Print every taxonomy line below word for word, omitting the pictures.

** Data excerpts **
________________________

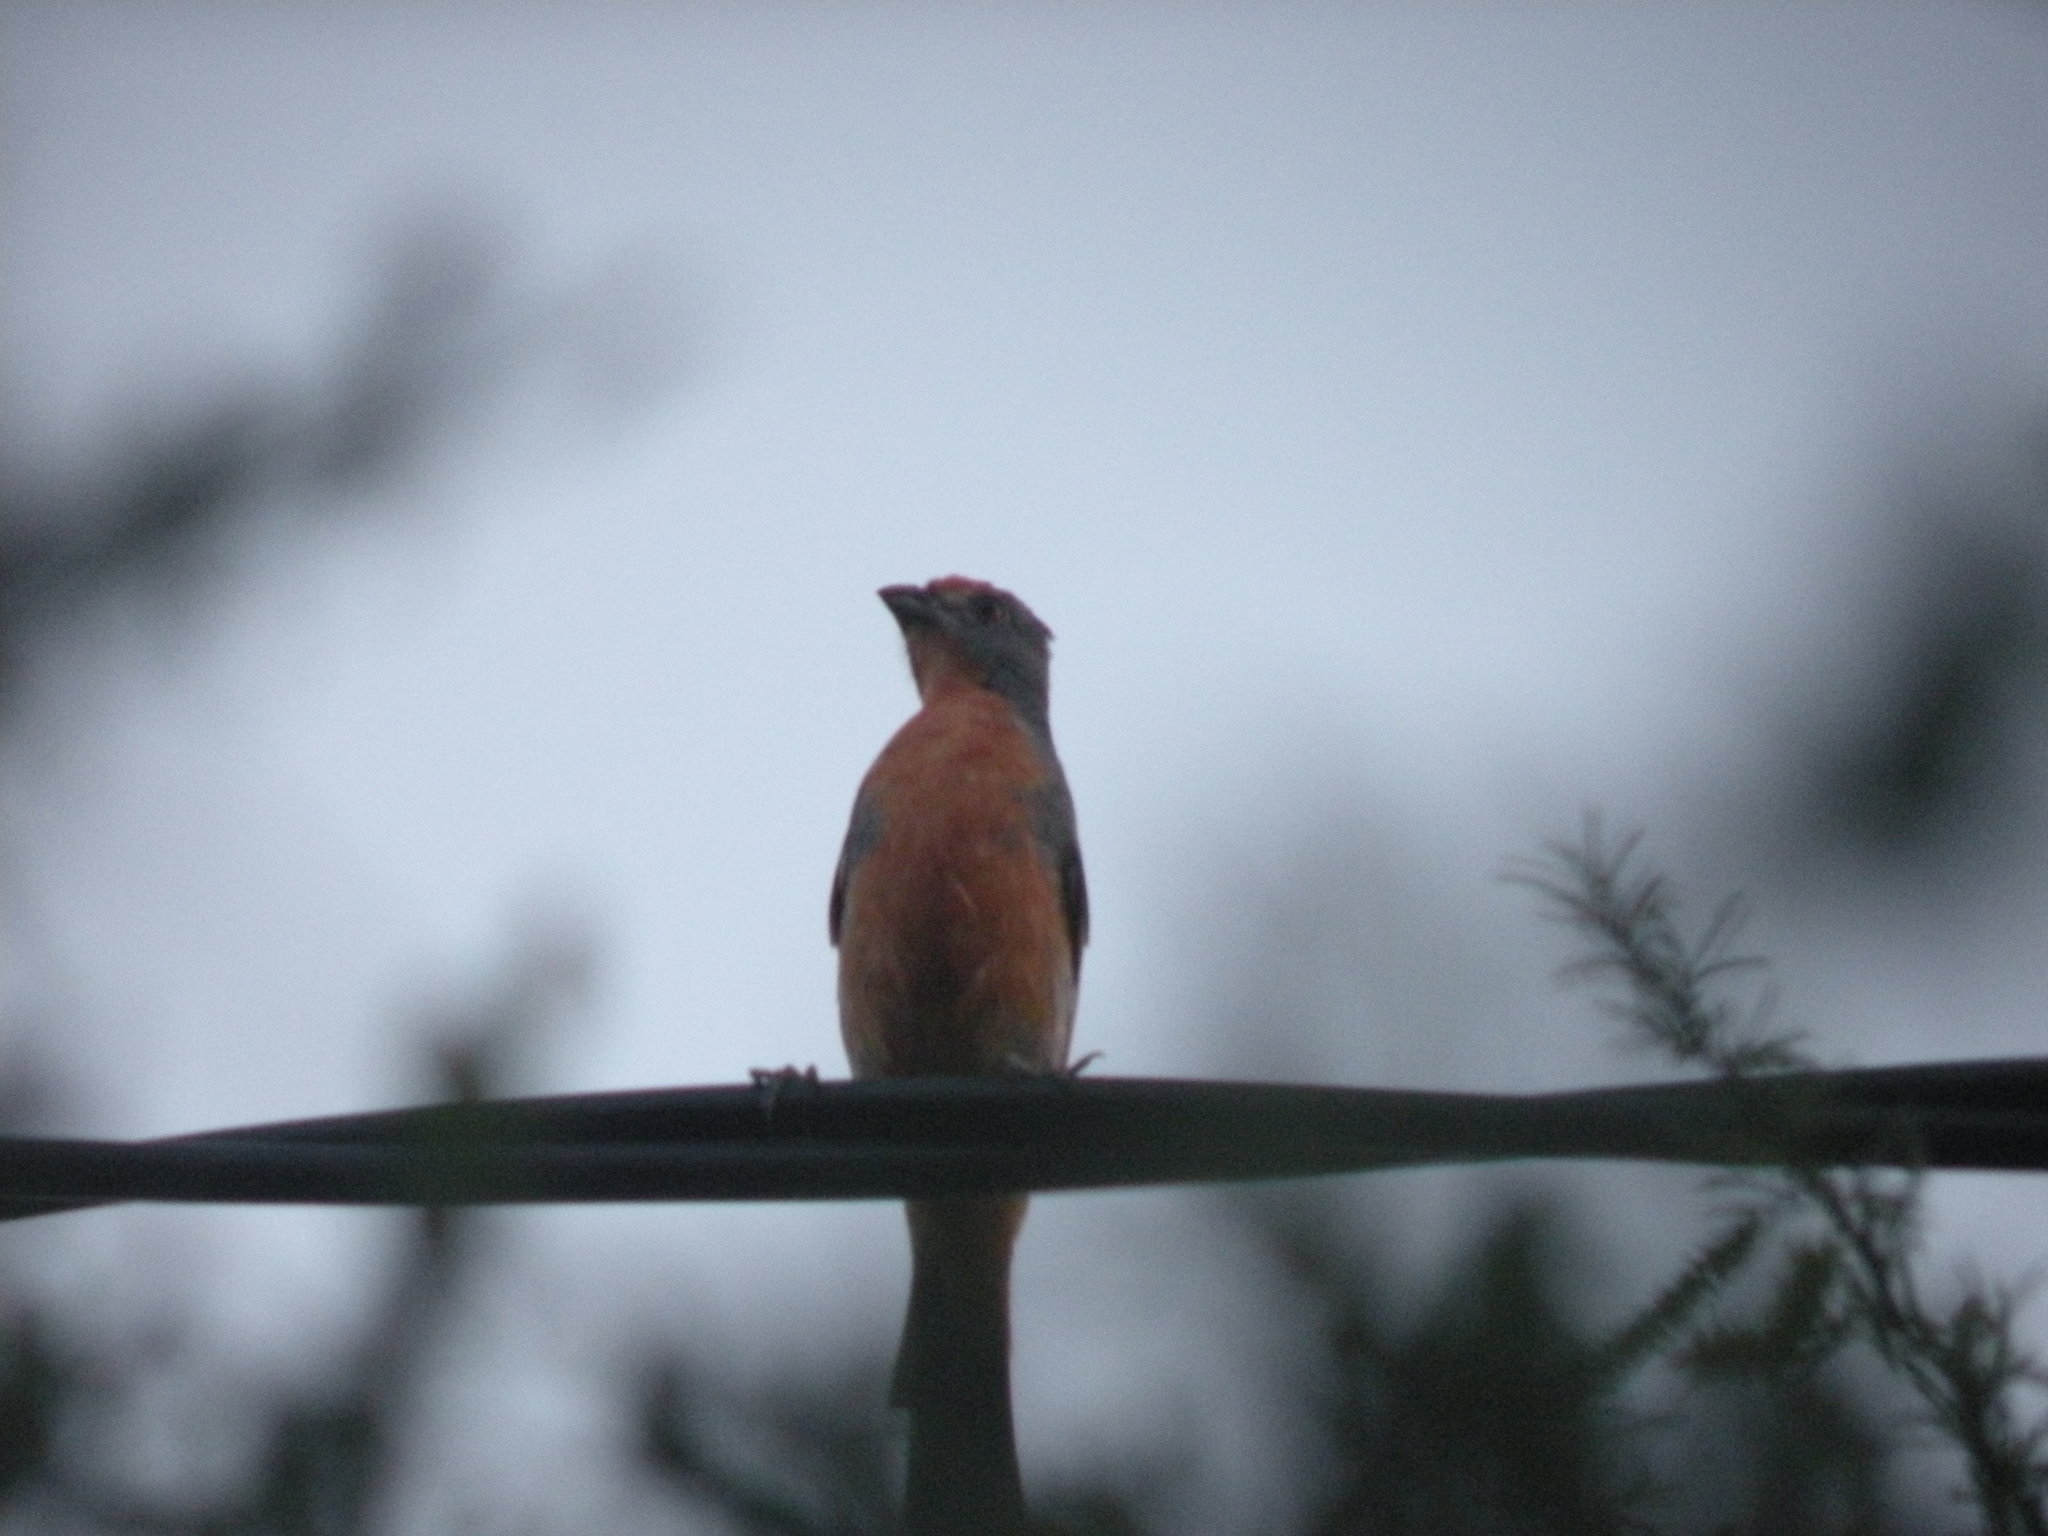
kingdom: Animalia
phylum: Chordata
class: Aves
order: Passeriformes
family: Cotingidae
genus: Phytotoma
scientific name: Phytotoma rutila
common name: White-tipped plantcutter
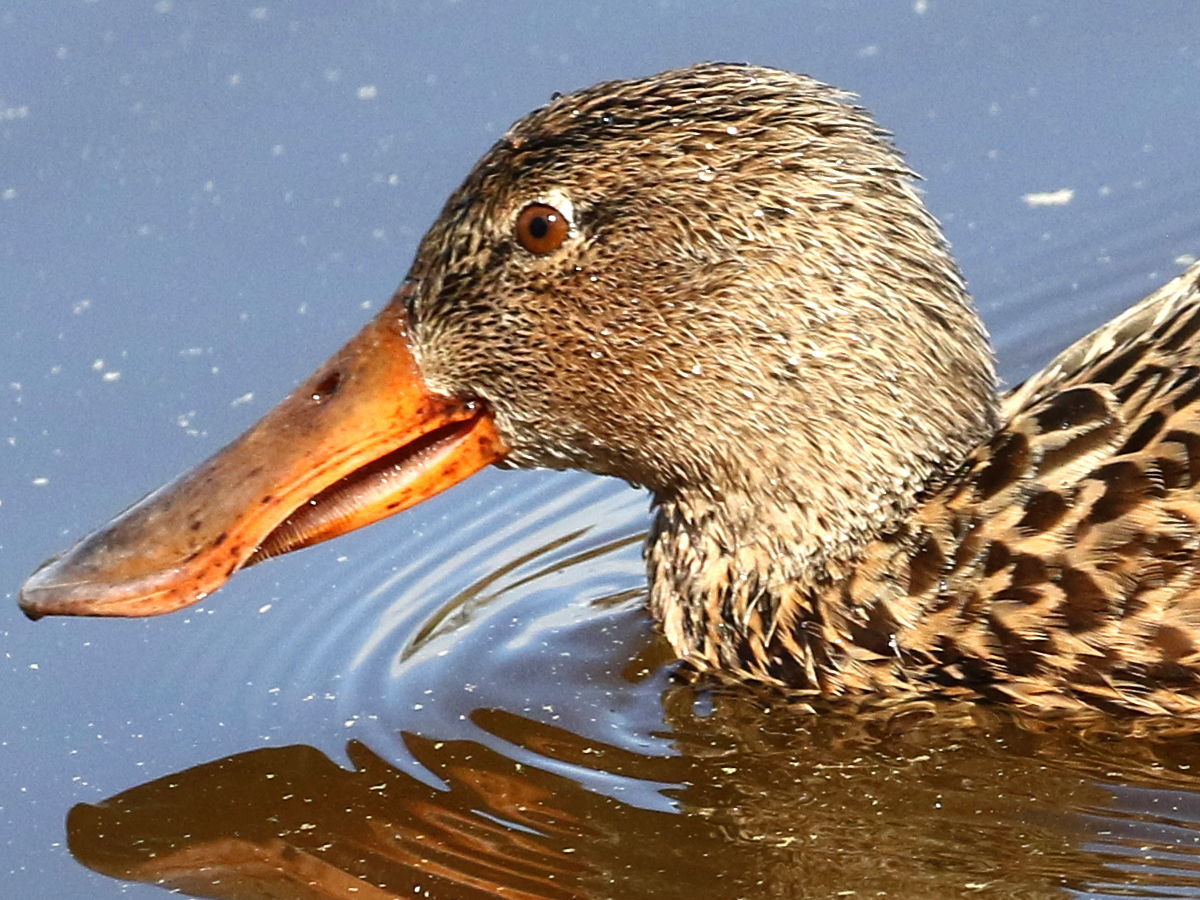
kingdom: Animalia
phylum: Chordata
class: Aves
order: Anseriformes
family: Anatidae
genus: Spatula
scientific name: Spatula clypeata
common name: Northern shoveler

________________________

** Written response **
kingdom: Animalia
phylum: Chordata
class: Aves
order: Passeriformes
family: Cotingidae
genus: Phytotoma
scientific name: Phytotoma rutila
common name: White-tipped plantcutter
kingdom: Animalia
phylum: Chordata
class: Aves
order: Anseriformes
family: Anatidae
genus: Spatula
scientific name: Spatula clypeata
common name: Northern shoveler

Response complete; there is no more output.